Coincidentally, about an hour later,  the culminating conclusion of the lesson involved a real life sighting of a tornado near Gregory, MI..  Kindergartners were prepared, calm, and cooperative as they were quietly ushered into the bathroom designated for us.  We heard Madeleine (in Spanish no doubt) read by Spenser's Dad; recited our "Stopping By Woods on a Snowy Evening" poem by Robert Frost for Dad and brother Nic;  played with Tinker Toys, Legos, and Uno cards; had a light snack (I know, don't think about it) and witnessed some of the most amazing Kindergartners on the planet sit for 1 hour and 36 minutes!!!!!!!!
All in all it was an awesome display of team work by kids, parents, and staff!  Thank you to the many Parents and Care Providers who came in and did whatever needed to be done to make sure our SK babies were comfortable, reassured, and fed.  Ks were very prepared!!!!

Wednesday, May 7, 2014

Georgia (O'Keeffe) on our minds! (Part 1)

Kindergartners continued our more modern Mythology Unit with more trickster tales by Gerald McDermott.   We observed the beautiful illustrations in Coyote:  A Trickster Tale from the American Southwest and discovered that "coyote had a nose for trouble and found it."  This, we noticed was a type of creation story and "explained" why coyotes have a black tip on their tails.  We admired the pastel drawings of the landscape of the southwest plains with its jewel tones, sparse plant life, and looming plateaus.  We also discovered that the illustrator used a lot of symbolism (found in each of his books) that mimicked jewelry and clothing designs you might find in Native American collections.  The gorgeous desert scenes  propelled us into a study of another artist- one who knew the desert of the southwest very well and  often included glimpses of it in her own paintings! 
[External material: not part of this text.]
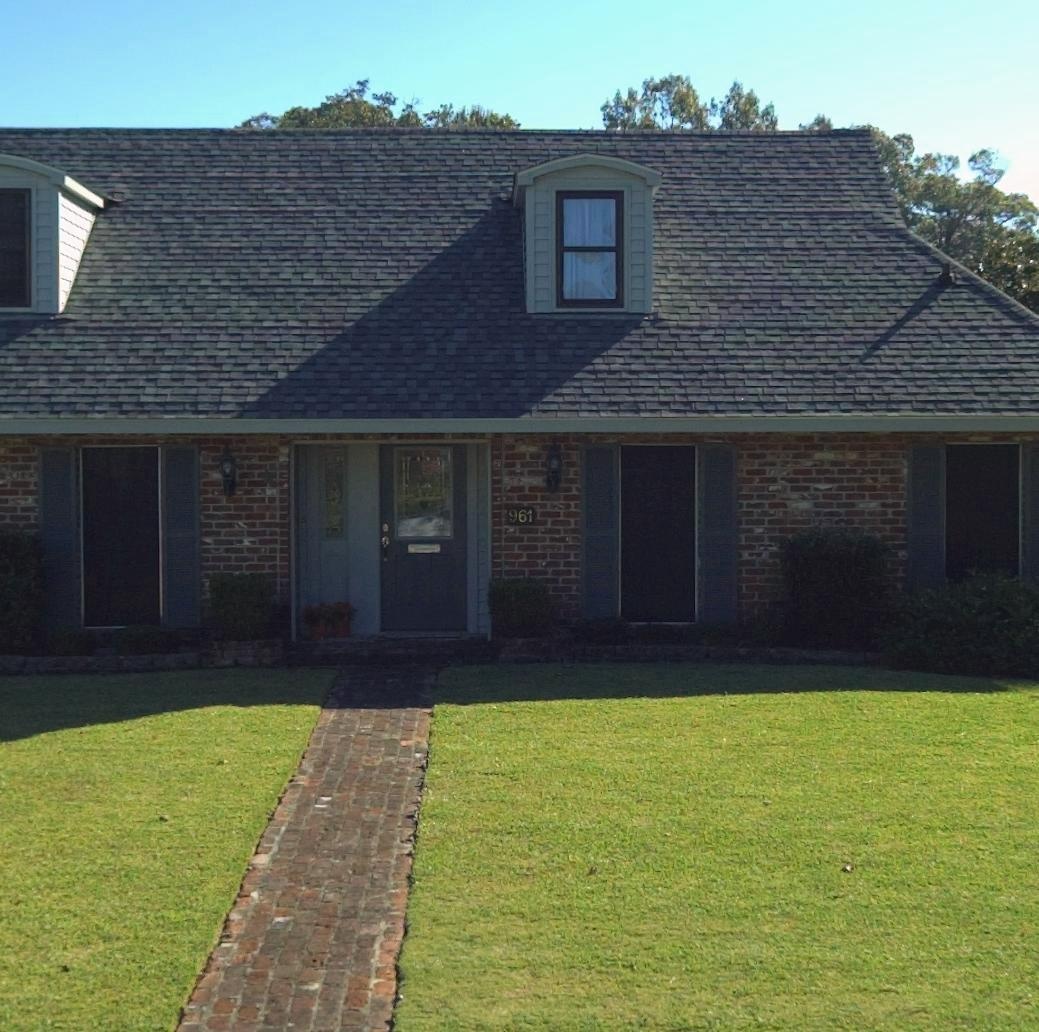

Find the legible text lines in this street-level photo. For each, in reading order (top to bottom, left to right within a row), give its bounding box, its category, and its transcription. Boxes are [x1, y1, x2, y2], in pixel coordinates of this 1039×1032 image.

[507, 508, 534, 524] StreetNumber: 961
Georgia O' Keeffe, (American) who was very striking but rarely photographed smiling even as a child, was encouraged artistically by her parents.   Kindergartners speculated why she never smiled in her photos with varying opinions.  We also read that Georgia was always one to pursue her own passions and follow her own mind throughout her life.  O'Keeffe was often offended when she was told that her artwork was good for a woman.  She often wondered why her artwork was not "good" because she was a "good" artist.   We then discussed what it was like to be one of few known female artists in the time that she lived.  
We also read that although O'Keeffe was born in Wisconsin and lived  and studied art in New York City, her heart was drawn to Texas then New Mexico where she eventually made permanent residence and died there at the amazing age of 98 years old.    O'Keeffe is best known for her detailed depictions of the close up images of flowers and animal skulls as her subject matter.  She often painted several pictures per day.  Museums (including the one in New Mexico) house her vast collections all over the world.

Kindergartners began our art lesson probably much like Georgia O'Keeffe would.  They prepared charcoal paper with  shaded tones then sketched out compositions of animal skull  shapes using art erasers.   We rotated between erasers and charcoal to create high and low lights, shading, and detail.  We finished with stained sleeves (and faces), a patina on our table surface, and an amazing collection of drawings marveled by all who see them.   Some of us even practiced our solemn O'Keeffe expressions.    


We later introduced a different medium to our O'Keeffe study-digital photography!  One of Georgia O'Keefe's mentors and eventually husband, Albert Stieglitz, a renown photographer, photographed O'Keefe hundreds of times!     Kindergartners, however,  were given an opportunity to capture close ups of our skulls only three times each!  A special thank you  goes out to Manon's family, Lily and Sean's family, and teacher Elaine for loaning us their specimens.   Three times was all it took!  Amazing!